The first person who says anything about a Mac product can pay for it. [/h]


----------



## Jake (Jul 26, 2012)

Check the power save settings. I don't have an XP computer available now, but right click on your battery icon and see if there are seperate options for the processing power on battery versus plugged into the wall. Changing on battery to "high preformance" should probably help.


----------



## Scottish Lass (Jul 26, 2012)

Jake, is this a sign my battery may be getting too old/weak to do what it did just fine a month ago? I have checked for driver updates (none needed), Flash is current, etc.


----------



## OPC'n (Jul 26, 2012)

Well I was going to say get a mac but lol


----------



## JoannaV (Jul 26, 2012)

Slightly off-topic, but my husband's Mac needs to be plugged in to work. Every computer gets old 
Hopefully someone can help you out.


----------



## SRoper (Jul 26, 2012)

Scottish Lass said:


> Jake, is this a sign my battery may be getting too old/weak to do what it did just fine a month ago? I have checked for driver updates (none needed), Flash is current, etc.



I think Jake gave the likely solution. Laptops have a power saving mode that they go into when they are running on battery. This could limit the CPU usage which might affect video playback, especially on an older system. You need to change the power saving mode. I don't have XP, but there should be some sort of advanced setting for maximum processor state that you'll want to set for 100%. Actually, it I remember correctly there is a slider that says something like "power saving" on one end and "maximum performance" on the other. Set it to "maximum performance."

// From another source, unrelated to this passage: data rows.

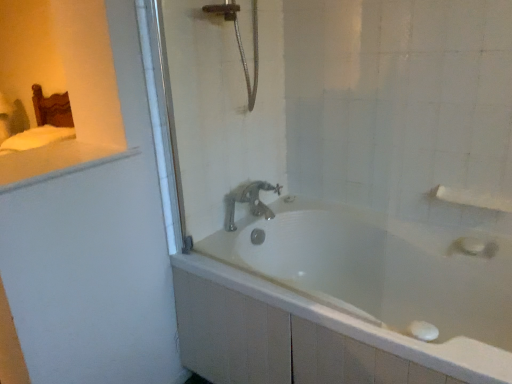
Looking at this image, what is the approximate width of clear glass shower door at center?

19.62 inches.

Describe the element at coordinates (249, 201) in the screenshot. I see `polished chrome faucet at center` at that location.

What do you see at coordinates (345, 300) in the screenshot?
I see `white glossy bathtub at center` at bounding box center [345, 300].

Locate an element on the screen. The height and width of the screenshot is (384, 512). white glossy counter top at upper left is located at coordinates (54, 162).

Is white glossy counter top at upper left turned away from polished chrome faucet at center?

No.

Who is bigger, white glossy counter top at upper left or polished chrome faucet at center?

With larger size is white glossy counter top at upper left.

How distant is white glossy counter top at upper left from polished chrome faucet at center?

They are 68.26 centimeters apart.

Between white glossy bathtub at center and white glossy counter top at upper left, which one has more height?

With more height is white glossy bathtub at center.

Is white glossy bathtub at center next to white glossy counter top at upper left and touching it?

No, white glossy bathtub at center is not in contact with white glossy counter top at upper left.

Image resolution: width=512 pixels, height=384 pixels. What are the coordinates of `bathtub that appears in front of the white glossy counter top at upper left` in the screenshot? It's located at (345, 300).

From a real-world perspective, is clear glass shower door at center above or below white matte towel bar at upper right?

clear glass shower door at center is above white matte towel bar at upper right.

Between clear glass shower door at center and white matte towel bar at upper right, which one is positioned in front?

clear glass shower door at center is closer to the camera.

Is clear glass shower door at center taller than white matte towel bar at upper right?

Yes.

Identify the location of shower door lying on the left of white matte towel bar at upper right. The image size is (512, 384). (220, 104).

How different are the orientations of white matte towel bar at upper right and white glossy bathtub at center in degrees?

The angle between the facing direction of white matte towel bar at upper right and the facing direction of white glossy bathtub at center is 0.000584 degrees.

Consider the image. From a real-world perspective, which object rests below the other?

white glossy bathtub at center is physically lower.

Is white matte towel bar at upper right next to white glossy bathtub at center and touching it?

There is a gap between white matte towel bar at upper right and white glossy bathtub at center.

In the scene shown: Is white glossy counter top at upper left at the right side of white glossy bathtub at center?

No, white glossy counter top at upper left is not to the right of white glossy bathtub at center.

From a real-world perspective, between white glossy counter top at upper left and white glossy bathtub at center, who is vertically higher?

white glossy counter top at upper left, from a real-world perspective.

From the image's perspective, relative to white glossy bathtub at center, is white glossy counter top at upper left above or below?

Based on their image positions, white glossy counter top at upper left is located above white glossy bathtub at center.

Are white matte towel bar at upper right and white glossy counter top at upper left located far from each other?

white matte towel bar at upper right is far away from white glossy counter top at upper left.

Would you say white glossy counter top at upper left is part of white matte towel bar at upper right's contents?

That's incorrect, white glossy counter top at upper left is not inside white matte towel bar at upper right.

Consider the image. How far apart are white matte towel bar at upper right and white glossy counter top at upper left?

They are 4.36 feet apart.

Is white matte towel bar at upper right further to camera compared to white glossy counter top at upper left?

Yes, it is.

From the image's perspective, is polished chrome faucet at center located above or below white glossy bathtub at center?

polished chrome faucet at center is above white glossy bathtub at center.

From a real-world perspective, relative to white glossy bathtub at center, is polished chrome faucet at center vertically above or below?

polished chrome faucet at center is above white glossy bathtub at center.

How distant is polished chrome faucet at center from white glossy bathtub at center?

polished chrome faucet at center is 17.66 inches away from white glossy bathtub at center.

Where is `tap on the right of white glossy counter top at upper left`? The image size is (512, 384). tap on the right of white glossy counter top at upper left is located at coordinates (249, 201).

Find the location of a particular element. The width and height of the screenshot is (512, 384). counter top above the white glossy bathtub at center (from the image's perspective) is located at coordinates (54, 162).

From the image, which object appears to be farther from white matte towel bar at upper right, white glossy counter top at upper left or white glossy bathtub at center?

The object further to white matte towel bar at upper right is white glossy counter top at upper left.

Based on their spatial positions, is white glossy counter top at upper left or clear glass shower door at center further from polished chrome faucet at center?

The object further to polished chrome faucet at center is white glossy counter top at upper left.

From the image, which object appears to be farther from white glossy bathtub at center, white matte towel bar at upper right or clear glass shower door at center?

Based on the image, white matte towel bar at upper right appears to be further to white glossy bathtub at center.

Looking at the image, which one is located further to clear glass shower door at center, white glossy counter top at upper left or white glossy bathtub at center?

white glossy bathtub at center is positioned further to the anchor clear glass shower door at center.

Considering their positions, is white glossy bathtub at center positioned further to white matte towel bar at upper right than clear glass shower door at center?

Among the two, clear glass shower door at center is located further to white matte towel bar at upper right.

Considering their positions, is white glossy bathtub at center positioned further to white glossy counter top at upper left than clear glass shower door at center?

Based on the image, white glossy bathtub at center appears to be further to white glossy counter top at upper left.

When comparing their distances from white matte towel bar at upper right, does white glossy counter top at upper left or polished chrome faucet at center seem further?

white glossy counter top at upper left lies further to white matte towel bar at upper right than the other object.

From the image, which object appears to be nearer to white glossy bathtub at center, clear glass shower door at center or white matte towel bar at upper right?

Based on the image, clear glass shower door at center appears to be nearer to white glossy bathtub at center.

Where is `bathtub situated between white glossy counter top at upper left and white matte towel bar at upper right from left to right`? The height and width of the screenshot is (384, 512). bathtub situated between white glossy counter top at upper left and white matte towel bar at upper right from left to right is located at coordinates (345, 300).

You are a GUI agent. You are given a task and a screenshot of the screen. Output one action in this format:
    pyautogui.click(x=<x>, y=<y>)
    Task: Click on the counter top between clear glass shower door at center and polished chrome faucet at center along the z-axis
    The image size is (512, 384).
    Given the screenshot: What is the action you would take?
    pyautogui.click(x=54, y=162)

At what (x,y) coordinates should I click in order to perform the action: click on tap between clear glass shower door at center and white matte towel bar at upper right from left to right. Please return your answer as a coordinate pair (x, y). The image size is (512, 384). Looking at the image, I should click on (249, 201).

Locate an element on the screen. The image size is (512, 384). bathtub between clear glass shower door at center and white matte towel bar at upper right from left to right is located at coordinates (345, 300).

I don't see how a marginal battery would have any effect.


----------



## Scottish Lass (Jul 26, 2012)

Is it irrelevant that my computer worked fine two weeks ago running Netflix on battery and suddenly doesn't unless it's charging? Just seems kind of sudden to me.


----------



## JoannaV (Jul 26, 2012)

It's possible the settings changed somehow. Weird things like that happen.


----------



## Scottish Lass (Jul 26, 2012)

An FB friend suggesting lowering the quality of the Netflix videos, which worked. Thanks, y'all!


----------